OK, thanks for testing. I spent most of the day already going over the codebase trying to figure out what might be going wrong, and all I've come up with thus far is that the 32-bit MMIO window setup and DMA configuration both make no sense. It shouldn't even be working at all on POWER9 using the stock code (without this patch).

First, this patch does seem to mess up on the 32 bit MMIO windows. We're supposed to only allocate what we need for end device MMIO, and instead we allocate the entire bridge MMIO window on every bus.

Second, and this is what I really don't understand yet, the DMA tag is absolutely supposed to exclude the 32-bit MMIO window (from sc->m32_pci_base - 1 to BUS_SPACE_MAXADDR_32BIT). Yet, every time I exclude that region, the whole system locks up as soon as the AHCI DMA is set up. It's almost like the system is doing DMA inside the MMIO window, which works most of the time, but at the same time this doesn't really make sense.

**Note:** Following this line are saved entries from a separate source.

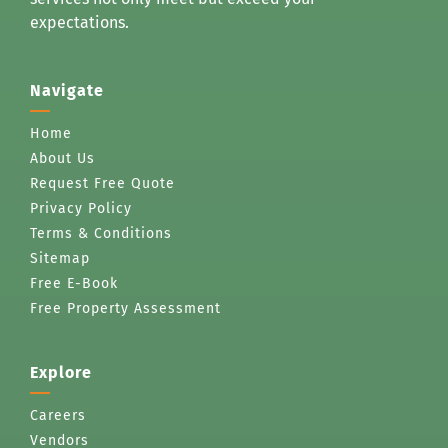
expectations.
Navigate
Home
About Us
Request Free Quote
Privacy Policy
Terms & Conditions
Sitemap
Free E-Book
Free Property Assessment
Explore
Careers
Vendors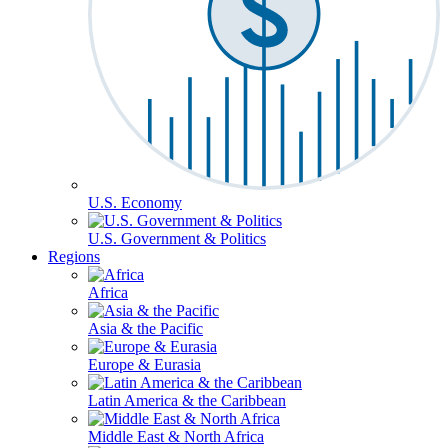
U.S. Economy
U.S. Government & Politics
Regions
Africa
Asia & the Pacific
Europe & Eurasia
Latin America & the Caribbean
Middle East & North Africa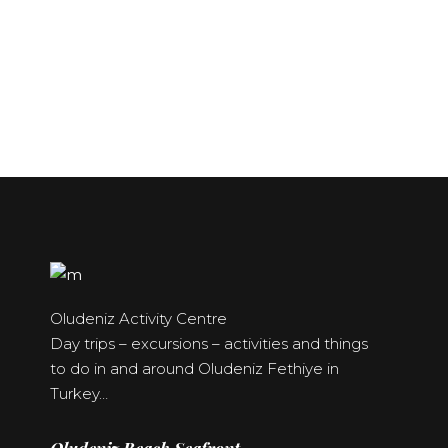
Oludeniz
Calis Beach –
Probably one of the best
Hisaronu &
Fethiye
beaches in the world
Ovacik
All year around beach
resort
The Golden Triangle
Oludeniz Activity Centre
Day trips – excursions – activities and things
to do in and around Oludeniz Fethiye in
Turkey…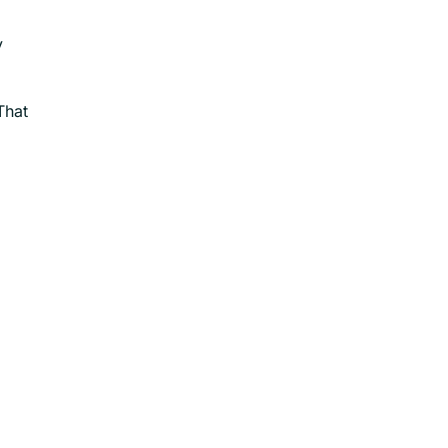
y
That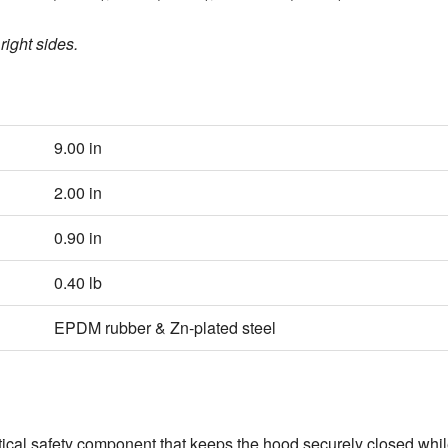
right sides.
9.00 in
2.00 in
0.90 in
0.40 lb
EPDM rubber & Zn‑plated steel
ritical safety component that keeps the hood securely closed whil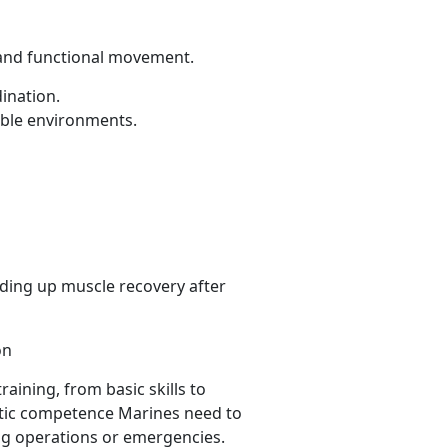
y and functional movement.
dination.
able environments.
ing up muscle recovery after
on
raining, from basic skills to
atic competence Marines need to
ng operations or emergencies.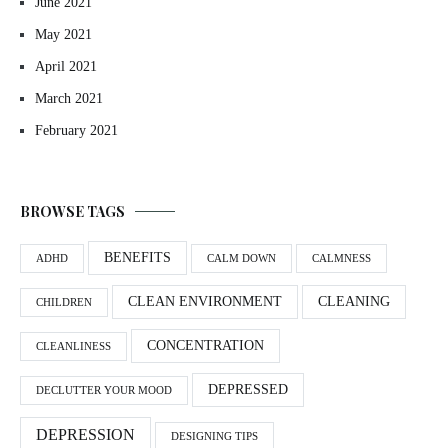
June 2021
May 2021
April 2021
March 2021
February 2021
BROWSE TAGS
BENEFITS
ADHD
CALM DOWN
CALMNESS
CLEAN ENVIRONMENT
CLEANING
CHILDREN
CONCENTRATION
CLEANLINESS
DEPRESSED
DECLUTTER YOUR MOOD
DEPRESSION
DESIGNING TIPS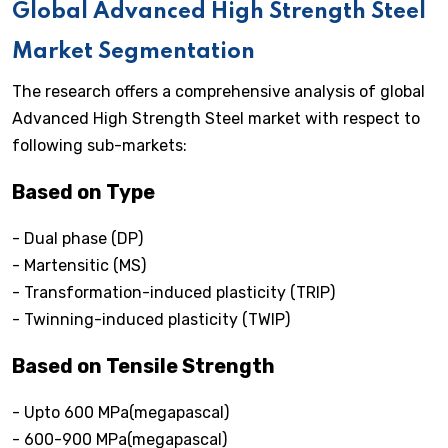
Global Advanced High Strength Steel
Market Segmentation
The research offers a comprehensive analysis of global
Advanced High Strength Steel market with respect to
following sub-markets:
Based on Type
- Dual phase (DP)
- Martensitic (MS)
- Transformation-induced plasticity (TRIP)
- Twinning-induced plasticity (TWIP)
Based on Tensile Strength
- Upto 600 MPa(megapascal)
- 600-900 MPa(megapascal)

Could you do me a favor and try a boot on POWER8 with the stock kernel, but with the DMA tag setup uncommented? I want to know if that breaks everything on POWER8 too, or just POWER9.

Digging further, at least some of the problem here seems to be from our rather unique memory allocation on POWER9:

Physical memory chunk(s):
0x0000000000003000 - 0x0000000000002fff, 0 bytes (0 pages)
0x000000000000e000 - 0x000000000000ffff, 8192 bytes (2 pages)
0x0000000000094000 - 0x0000000000ffffff, 16171008 bytes (3948 pages)
0x0000000100000000 - 0x00000007a2042fff, 28487987200 bytes (6955075 pages)
0x00000007d0006000 - 0x00000007fc72dfff, 745701376 bytes (182056 pages)
0x00000007fdc00000 - 0x00000007ff79ffff, 28966912 bytes (7072 pages)
0x00000007ff7d1000 - 0x00000007ff7effff, 126976 bytes (31 pages)

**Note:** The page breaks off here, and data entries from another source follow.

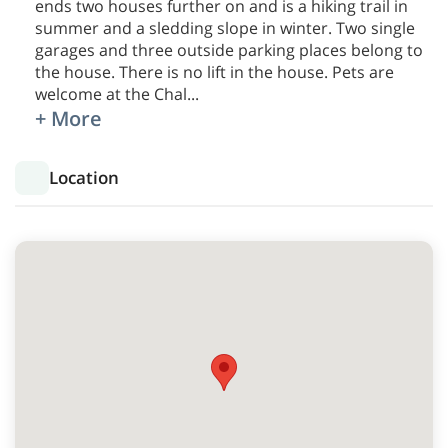
ends two houses further on and is a hiking trail in
summer and a sledding slope in winter. Two single
garages and three outside parking places belong to
the house. There is no lift in the house. Pets are
welcome at the Chal
...
+ More
Location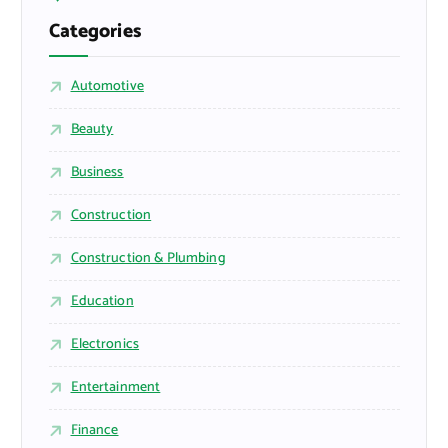
Categories
Automotive
Beauty
Business
Construction
Construction & Plumbing
Education
Electronics
Entertainment
Finance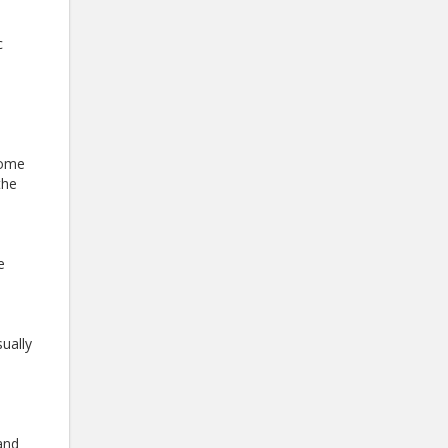
c
some
the
e
ually
 and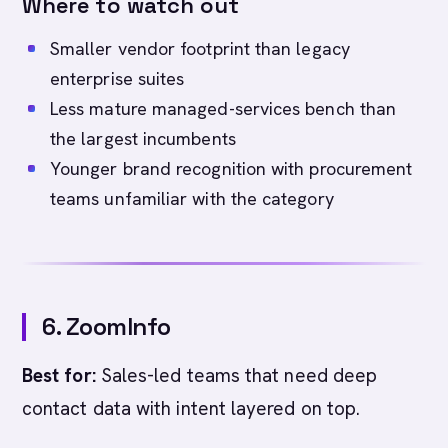
Where to watch out
Smaller vendor footprint than legacy
enterprise suites
Less mature managed-services bench than
the largest incumbents
Younger brand recognition with procurement
teams unfamiliar with the category
6. ZoomInfo
Best for:
Sales-led teams that need deep
contact data with intent layered on top.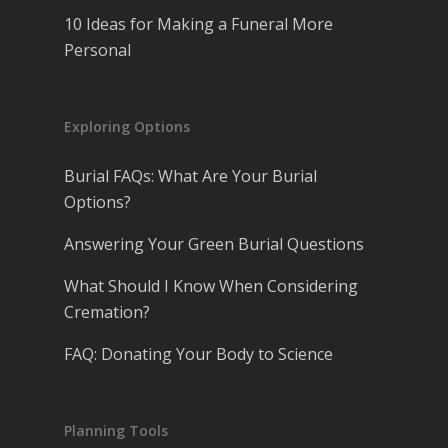
10 Ideas for Making a Funeral More
Personal
Exploring Options
Burial FAQs: What Are Your Burial
Options?
Answering Your Green Burial Questions
What Should I Know When Considering
Cremation?
FAQ: Donating Your Body to Science
Planning Tools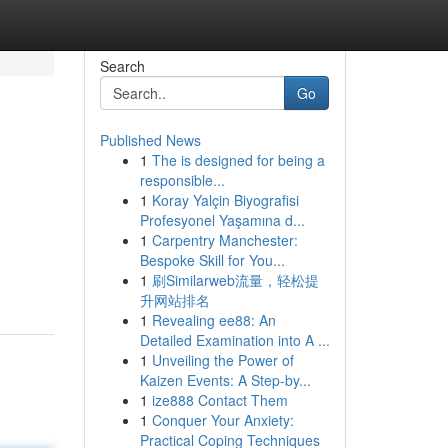
Search
Go
Published News
1
The is designed for being a
responsible...
1
Koray Yalçin Biyografisi
Profesyonel Yaşamına d...
1
Carpentry Manchester:
Bespoke Skill for You...
1
刷Similarweb流量，轻松提
升网站排名
1
Revealing ee88: An
Detailed Examination into A ...
1
Unveiling the Power of
Kaizen Events: A Step-by...
1
ize888 Contact Them
1
Conquer Your Anxiety:
Practical Coping Techniques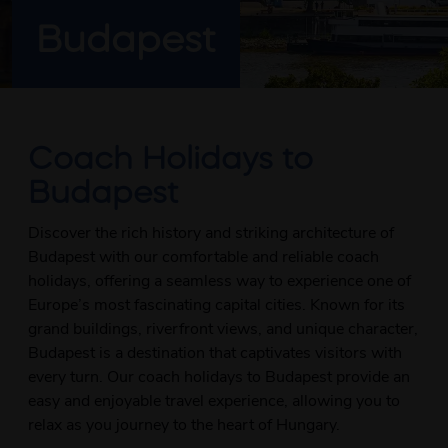
Budapest
Coach Holidays to
Budapest
Discover the rich history and striking architecture of
Budapest with our comfortable and reliable coach
holidays, offering a seamless way to experience one of
Europe’s most fascinating capital cities. Known for its
grand buildings, riverfront views, and unique character,
Budapest is a destination that captivates visitors with
every turn. Our coach holidays to Budapest provide an
easy and enjoyable travel experience, allowing you to
relax as you journey to the heart of Hungary.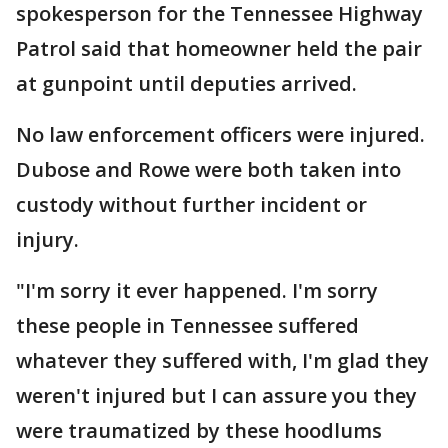
spokesperson for the Tennessee Highway
Patrol said that homeowner held the pair
at gunpoint until deputies arrived.
No law enforcement officers were injured.
Dubose and Rowe were both taken into
custody without further incident or
injury.
"I'm sorry it ever happened. I'm sorry
these people in Tennessee suffered
whatever they suffered with, I'm glad they
weren't injured but I can assure you they
were traumatized by these hoodlums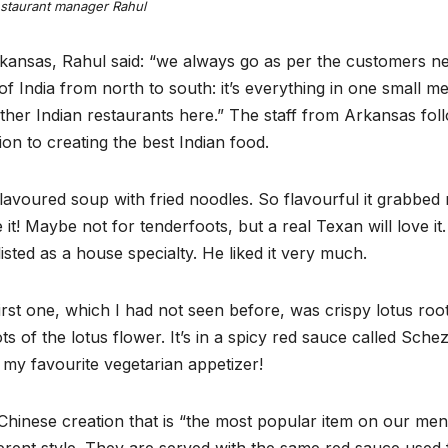
staurant manager Rahul
kansas, Rahul said: “we always go as per the customers ne
f India from north to south: it’s everything in one small me
other Indian restaurants here.” The staff from Arkansas fol
ion to creating the best Indian food.
lavoured soup with fried noodles. So flavourful it grabbed
it! Maybe not for tenderfoots, but a real Texan will love it
isted as a house specialty. He liked it very much.
irst one, which I had not seen before, was crispy lotus roo
ts of the lotus flower. It’s in a spicy red sauce called Sch
w my favourite vegetarian appetizer!
Chinese creation that is “the most popular item on our men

Can you boot the kernel on POWER8 with the -v flag? I'm suspecting I'm going to see a lot more low memory available.

In any case, the errors on POWER8 are all stemming from the fact that we can't seem to set up the PE structure correctly. I have no idea what the bus structure is; is there any way to boot under Linux and send a dmesg and lspci -tvnn this way? In particular, I have no idea why the POWER8 box is not only failing TCE invalidation (??) but is providing a subordinate bus count of 255 or 17 (!?)....

Also /proc/iomem, which i think has what you're after in more specific detail:

https://people.freebsd.org/~adrian/powerpc64/s822lc/20260203-s822lc-iomem.txt

Thanks for that!

In the interim, I've tracked down the disappearing low memory in D55095 It's still not enough to properly boot, in that we still run out of low memory if the DMA tag is properly set to exclude the MMIO window, but at least that issue explains a lot of the other weirdness I was seeing over time.

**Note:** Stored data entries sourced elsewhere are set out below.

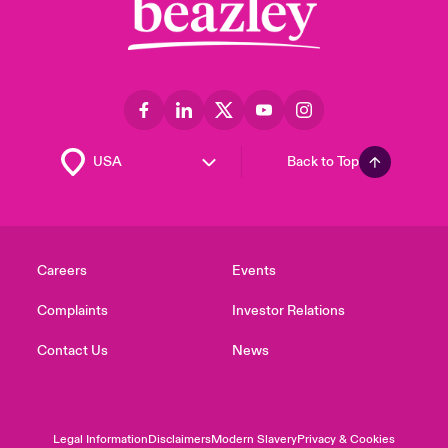
Back to Top
Careers
Events
Complaints
Investor Relations
Contact Us
News
Legal Information
Disclaimers
Modern Slavery
Privacy & Cookies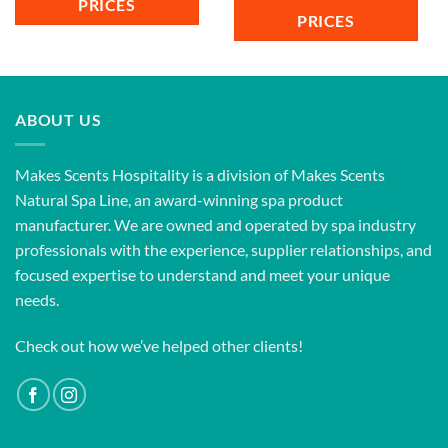
PRICES
PRICES
ABOUT US
Makes Scents Hospitality is a division of Makes Scents
Natural Spa Line, an award-winning spa product
manufacturer. We are owned and operated by spa industry
professionals with the experience, supplier relationships, and
focused expertise to understand and meet your unique
needs.
Check out how we’ve helped other clients!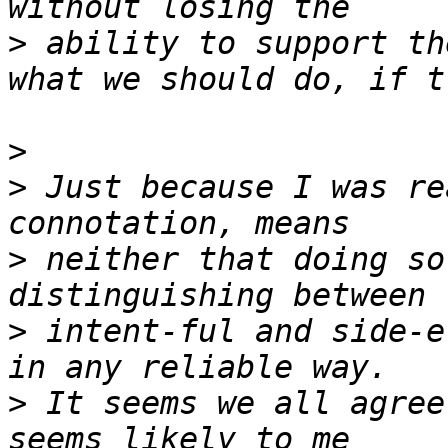
>
 ability to support th
>
>
 Just because I was re
>
 neither that doing so
>
 intent-ful and side-e
>
 It seems we all agree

After overnight stress testing, a combination of D55095 and using the correct DMA tag seems to have completely resolved the AHCI instability I was seeing with this patchset applied.

I have a fairly good idea of what is causing the POWER8 issues. Let me crank on this for a bit and generate a new version of this patchset to test on POWER8; once POWER8 is fixed I think we should be in good shape here.

tpearson_raptorengineering.com added inline comments.
sys/powerpc/powernv/opal_pci.c
1015

This is supposed to silently fail as we unconditionally clear the freeze. If the PE is not frozen, it will return an error.

1290

This is supposed to silently fail as we unconditionally clear the freeze. If the PE is not frozen, it will return an error.

1413

This is supposed to silently fail as we unconditionally clear the freeze. If the PE is not frozen, it will return an error.